Dataset entries:
*** Begin section ***
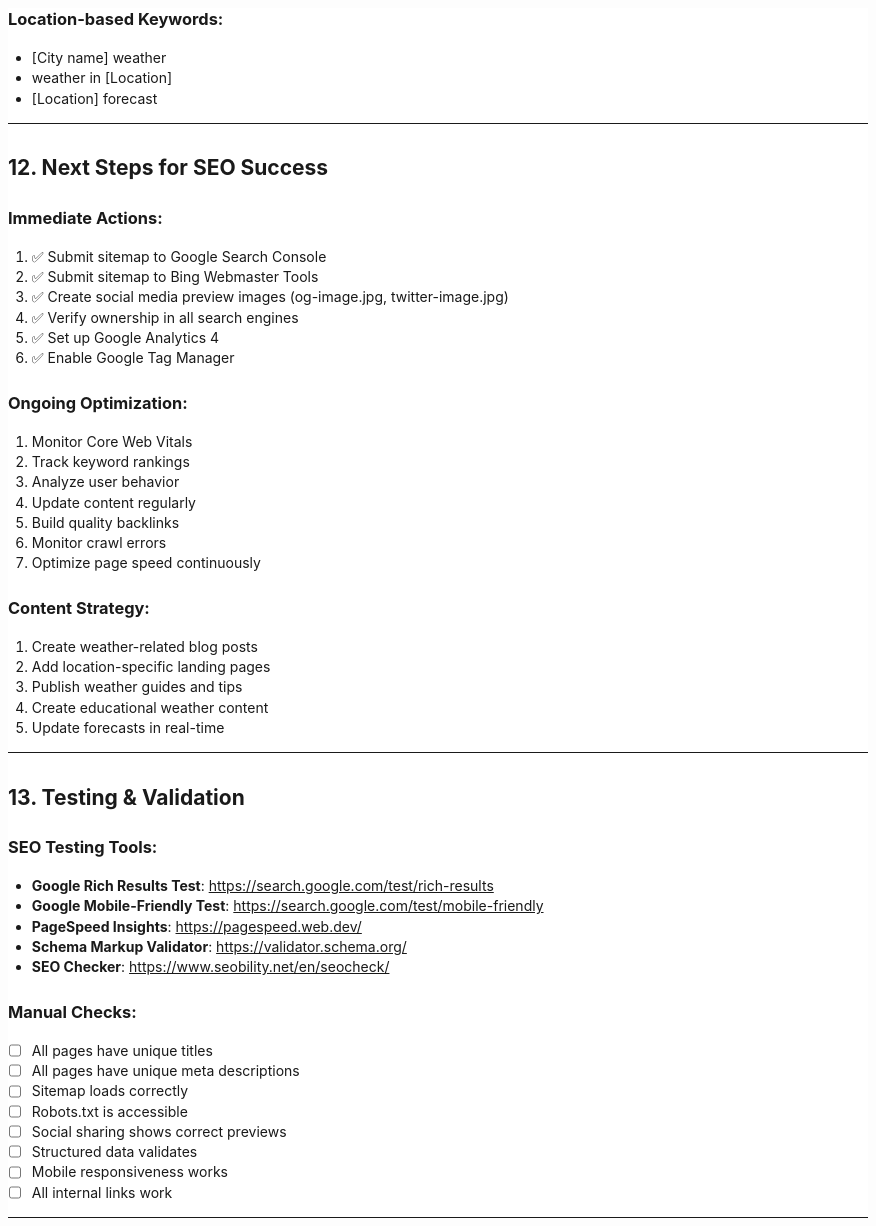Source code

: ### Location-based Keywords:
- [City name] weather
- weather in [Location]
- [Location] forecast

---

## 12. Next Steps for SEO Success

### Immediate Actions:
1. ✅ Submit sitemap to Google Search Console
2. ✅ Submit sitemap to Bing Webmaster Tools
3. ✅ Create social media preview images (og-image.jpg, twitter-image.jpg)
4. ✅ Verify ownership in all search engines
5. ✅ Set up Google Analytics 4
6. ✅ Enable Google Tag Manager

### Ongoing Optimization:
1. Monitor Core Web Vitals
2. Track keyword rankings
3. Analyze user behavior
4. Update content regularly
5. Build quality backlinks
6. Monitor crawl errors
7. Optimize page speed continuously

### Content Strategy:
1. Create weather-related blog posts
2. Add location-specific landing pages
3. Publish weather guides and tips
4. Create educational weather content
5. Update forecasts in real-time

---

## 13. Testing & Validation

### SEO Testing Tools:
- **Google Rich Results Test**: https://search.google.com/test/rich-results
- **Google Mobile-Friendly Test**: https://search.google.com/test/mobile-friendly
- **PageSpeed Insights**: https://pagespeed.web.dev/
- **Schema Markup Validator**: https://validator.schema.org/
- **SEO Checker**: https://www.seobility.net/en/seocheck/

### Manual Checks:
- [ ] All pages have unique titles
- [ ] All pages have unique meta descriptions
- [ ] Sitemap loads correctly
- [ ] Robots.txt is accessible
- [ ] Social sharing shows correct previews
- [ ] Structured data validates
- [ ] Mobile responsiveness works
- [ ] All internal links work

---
*** End section ***
● Prompt:
Copy out once more, without any changes, the lines running from the line that holds "## 13. Testing & Validation" through the end of the dataset entries, inclusive.

● Exercise answer:
## 13. Testing & Validation

### SEO Testing Tools:
- **Google Rich Results Test**: https://search.google.com/test/rich-results
- **Google Mobile-Friendly Test**: https://search.google.com/test/mobile-friendly
- **PageSpeed Insights**: https://pagespeed.web.dev/
- **Schema Markup Validator**: https://validator.schema.org/
- **SEO Checker**: https://www.seobility.net/en/seocheck/

### Manual Checks:
- [ ] All pages have unique titles
- [ ] All pages have unique meta descriptions
- [ ] Sitemap loads correctly
- [ ] Robots.txt is accessible
- [ ] Social sharing shows correct previews
- [ ] Structured data validates
- [ ] Mobile responsiveness works
- [ ] All internal links work

---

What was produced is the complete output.